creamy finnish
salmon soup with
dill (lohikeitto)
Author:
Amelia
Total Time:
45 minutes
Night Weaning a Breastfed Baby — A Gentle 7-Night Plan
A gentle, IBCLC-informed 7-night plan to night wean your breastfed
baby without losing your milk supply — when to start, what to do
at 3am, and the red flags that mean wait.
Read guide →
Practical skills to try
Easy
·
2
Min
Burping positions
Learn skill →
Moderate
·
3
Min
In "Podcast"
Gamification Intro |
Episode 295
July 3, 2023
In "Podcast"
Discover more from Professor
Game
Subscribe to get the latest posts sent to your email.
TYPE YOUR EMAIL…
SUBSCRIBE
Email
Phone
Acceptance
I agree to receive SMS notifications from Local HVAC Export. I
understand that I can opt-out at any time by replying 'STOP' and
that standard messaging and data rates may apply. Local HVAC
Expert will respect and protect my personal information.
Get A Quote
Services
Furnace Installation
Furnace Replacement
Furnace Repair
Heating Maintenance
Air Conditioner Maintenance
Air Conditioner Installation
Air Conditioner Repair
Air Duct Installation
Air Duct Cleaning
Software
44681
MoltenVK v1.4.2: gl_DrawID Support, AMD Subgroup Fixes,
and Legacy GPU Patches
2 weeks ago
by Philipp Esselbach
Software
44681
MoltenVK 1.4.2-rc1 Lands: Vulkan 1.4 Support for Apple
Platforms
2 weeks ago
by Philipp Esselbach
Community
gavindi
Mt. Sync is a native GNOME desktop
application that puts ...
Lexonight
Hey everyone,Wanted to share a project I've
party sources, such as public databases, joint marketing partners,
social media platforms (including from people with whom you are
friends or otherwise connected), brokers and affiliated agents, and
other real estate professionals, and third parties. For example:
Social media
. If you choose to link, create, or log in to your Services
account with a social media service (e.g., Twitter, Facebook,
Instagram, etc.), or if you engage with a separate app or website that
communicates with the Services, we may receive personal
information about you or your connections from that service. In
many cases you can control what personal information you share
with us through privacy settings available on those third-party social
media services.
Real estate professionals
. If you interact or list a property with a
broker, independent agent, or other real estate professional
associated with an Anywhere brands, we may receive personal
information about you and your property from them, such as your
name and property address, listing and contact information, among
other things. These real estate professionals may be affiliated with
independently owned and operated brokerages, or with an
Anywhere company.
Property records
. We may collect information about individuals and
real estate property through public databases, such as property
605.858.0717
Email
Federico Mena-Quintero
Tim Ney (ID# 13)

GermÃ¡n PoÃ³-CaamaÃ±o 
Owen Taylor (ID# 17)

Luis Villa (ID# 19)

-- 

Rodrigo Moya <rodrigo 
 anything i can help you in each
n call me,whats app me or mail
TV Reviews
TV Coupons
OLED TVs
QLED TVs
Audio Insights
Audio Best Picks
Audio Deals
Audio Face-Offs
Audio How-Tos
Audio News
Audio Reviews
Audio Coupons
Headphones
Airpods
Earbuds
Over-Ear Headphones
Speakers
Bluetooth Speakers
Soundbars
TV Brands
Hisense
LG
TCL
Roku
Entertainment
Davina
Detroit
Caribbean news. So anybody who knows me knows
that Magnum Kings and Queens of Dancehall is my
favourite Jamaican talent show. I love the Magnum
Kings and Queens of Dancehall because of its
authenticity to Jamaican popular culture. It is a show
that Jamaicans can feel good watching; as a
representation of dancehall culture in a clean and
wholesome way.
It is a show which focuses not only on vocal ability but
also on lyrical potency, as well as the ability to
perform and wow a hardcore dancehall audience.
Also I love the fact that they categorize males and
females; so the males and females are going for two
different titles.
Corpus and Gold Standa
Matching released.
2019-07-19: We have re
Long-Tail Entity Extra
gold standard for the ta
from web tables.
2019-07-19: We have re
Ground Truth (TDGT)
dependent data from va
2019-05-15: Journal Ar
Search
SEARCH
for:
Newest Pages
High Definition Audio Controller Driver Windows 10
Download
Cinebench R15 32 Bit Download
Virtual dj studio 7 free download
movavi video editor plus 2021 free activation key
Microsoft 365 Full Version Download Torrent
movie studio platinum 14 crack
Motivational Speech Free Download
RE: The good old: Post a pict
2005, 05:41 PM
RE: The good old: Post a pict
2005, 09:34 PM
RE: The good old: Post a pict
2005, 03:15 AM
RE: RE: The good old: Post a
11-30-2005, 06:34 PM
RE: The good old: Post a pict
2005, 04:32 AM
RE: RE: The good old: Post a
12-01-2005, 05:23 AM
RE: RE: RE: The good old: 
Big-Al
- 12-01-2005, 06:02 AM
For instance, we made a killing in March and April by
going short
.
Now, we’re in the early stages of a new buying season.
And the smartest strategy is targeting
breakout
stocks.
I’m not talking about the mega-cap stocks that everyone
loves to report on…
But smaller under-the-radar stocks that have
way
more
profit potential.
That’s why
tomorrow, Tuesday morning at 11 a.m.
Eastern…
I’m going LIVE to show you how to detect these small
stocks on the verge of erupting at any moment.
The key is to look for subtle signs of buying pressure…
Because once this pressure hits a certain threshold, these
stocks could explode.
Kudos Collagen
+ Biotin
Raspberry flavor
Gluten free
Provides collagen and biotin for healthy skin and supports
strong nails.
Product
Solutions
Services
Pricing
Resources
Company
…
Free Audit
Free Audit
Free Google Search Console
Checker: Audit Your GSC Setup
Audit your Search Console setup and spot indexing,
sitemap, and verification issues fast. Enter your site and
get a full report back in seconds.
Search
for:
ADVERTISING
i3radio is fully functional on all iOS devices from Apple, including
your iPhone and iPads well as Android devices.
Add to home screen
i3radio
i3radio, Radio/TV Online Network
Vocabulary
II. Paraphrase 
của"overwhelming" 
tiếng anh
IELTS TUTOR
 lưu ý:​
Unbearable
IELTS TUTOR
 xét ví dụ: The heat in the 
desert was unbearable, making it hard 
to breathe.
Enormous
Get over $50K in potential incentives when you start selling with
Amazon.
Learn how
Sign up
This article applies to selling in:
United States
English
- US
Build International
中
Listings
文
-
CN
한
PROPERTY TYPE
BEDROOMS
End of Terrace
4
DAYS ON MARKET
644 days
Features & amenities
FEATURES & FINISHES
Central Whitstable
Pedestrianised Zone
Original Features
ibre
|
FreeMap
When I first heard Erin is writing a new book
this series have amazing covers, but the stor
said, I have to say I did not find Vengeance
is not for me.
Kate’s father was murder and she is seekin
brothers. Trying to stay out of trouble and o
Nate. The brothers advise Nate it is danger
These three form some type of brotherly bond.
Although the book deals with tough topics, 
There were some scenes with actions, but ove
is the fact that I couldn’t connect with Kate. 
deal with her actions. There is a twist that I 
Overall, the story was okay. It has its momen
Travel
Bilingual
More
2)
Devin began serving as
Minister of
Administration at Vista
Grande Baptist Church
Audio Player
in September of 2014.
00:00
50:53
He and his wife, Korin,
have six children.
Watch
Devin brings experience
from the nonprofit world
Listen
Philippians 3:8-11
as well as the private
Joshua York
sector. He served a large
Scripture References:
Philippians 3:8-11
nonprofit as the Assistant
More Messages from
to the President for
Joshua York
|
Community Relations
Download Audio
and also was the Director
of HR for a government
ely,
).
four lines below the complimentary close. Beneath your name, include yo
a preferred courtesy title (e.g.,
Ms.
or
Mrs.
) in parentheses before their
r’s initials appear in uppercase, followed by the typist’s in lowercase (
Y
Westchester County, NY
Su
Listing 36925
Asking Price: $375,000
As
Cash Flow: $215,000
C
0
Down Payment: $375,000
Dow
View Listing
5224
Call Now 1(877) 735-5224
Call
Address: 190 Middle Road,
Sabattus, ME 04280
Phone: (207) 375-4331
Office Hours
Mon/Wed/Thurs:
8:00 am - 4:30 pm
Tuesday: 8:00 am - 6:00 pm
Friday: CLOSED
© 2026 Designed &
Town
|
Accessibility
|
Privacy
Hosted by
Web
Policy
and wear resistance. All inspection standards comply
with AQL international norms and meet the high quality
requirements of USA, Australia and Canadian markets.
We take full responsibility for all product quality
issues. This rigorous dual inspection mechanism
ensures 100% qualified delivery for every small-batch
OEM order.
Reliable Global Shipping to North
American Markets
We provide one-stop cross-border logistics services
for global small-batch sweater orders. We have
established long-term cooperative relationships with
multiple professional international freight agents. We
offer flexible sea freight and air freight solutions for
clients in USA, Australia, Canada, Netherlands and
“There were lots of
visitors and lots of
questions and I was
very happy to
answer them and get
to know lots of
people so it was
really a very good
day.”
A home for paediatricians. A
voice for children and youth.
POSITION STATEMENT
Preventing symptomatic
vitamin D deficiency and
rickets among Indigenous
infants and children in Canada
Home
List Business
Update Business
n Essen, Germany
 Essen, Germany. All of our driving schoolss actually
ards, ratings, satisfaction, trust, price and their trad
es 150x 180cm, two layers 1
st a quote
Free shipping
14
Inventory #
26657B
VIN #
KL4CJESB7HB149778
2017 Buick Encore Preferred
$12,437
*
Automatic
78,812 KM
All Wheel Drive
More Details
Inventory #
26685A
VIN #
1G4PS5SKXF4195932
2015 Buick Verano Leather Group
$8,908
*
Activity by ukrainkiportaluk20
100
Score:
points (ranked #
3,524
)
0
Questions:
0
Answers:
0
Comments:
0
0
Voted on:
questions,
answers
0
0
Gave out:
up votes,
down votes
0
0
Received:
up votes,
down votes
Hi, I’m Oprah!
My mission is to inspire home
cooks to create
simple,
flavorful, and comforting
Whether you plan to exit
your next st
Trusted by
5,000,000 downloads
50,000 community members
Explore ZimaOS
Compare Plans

■ **PROBLEM TO SOLVE**: Exactly the lines above from the one with "independently owned and" to the one with "Federico Mena-Quintero", both included, are to be quoted; leave the rest out.

■ **WRITTEN REPLY**:
independently owned and operated brokerages, or with an
Anywhere company.
Property records
. We may collect information about individuals and
real estate property through public databases, such as property
605.858.0717
Email
Federico Mena-Quintero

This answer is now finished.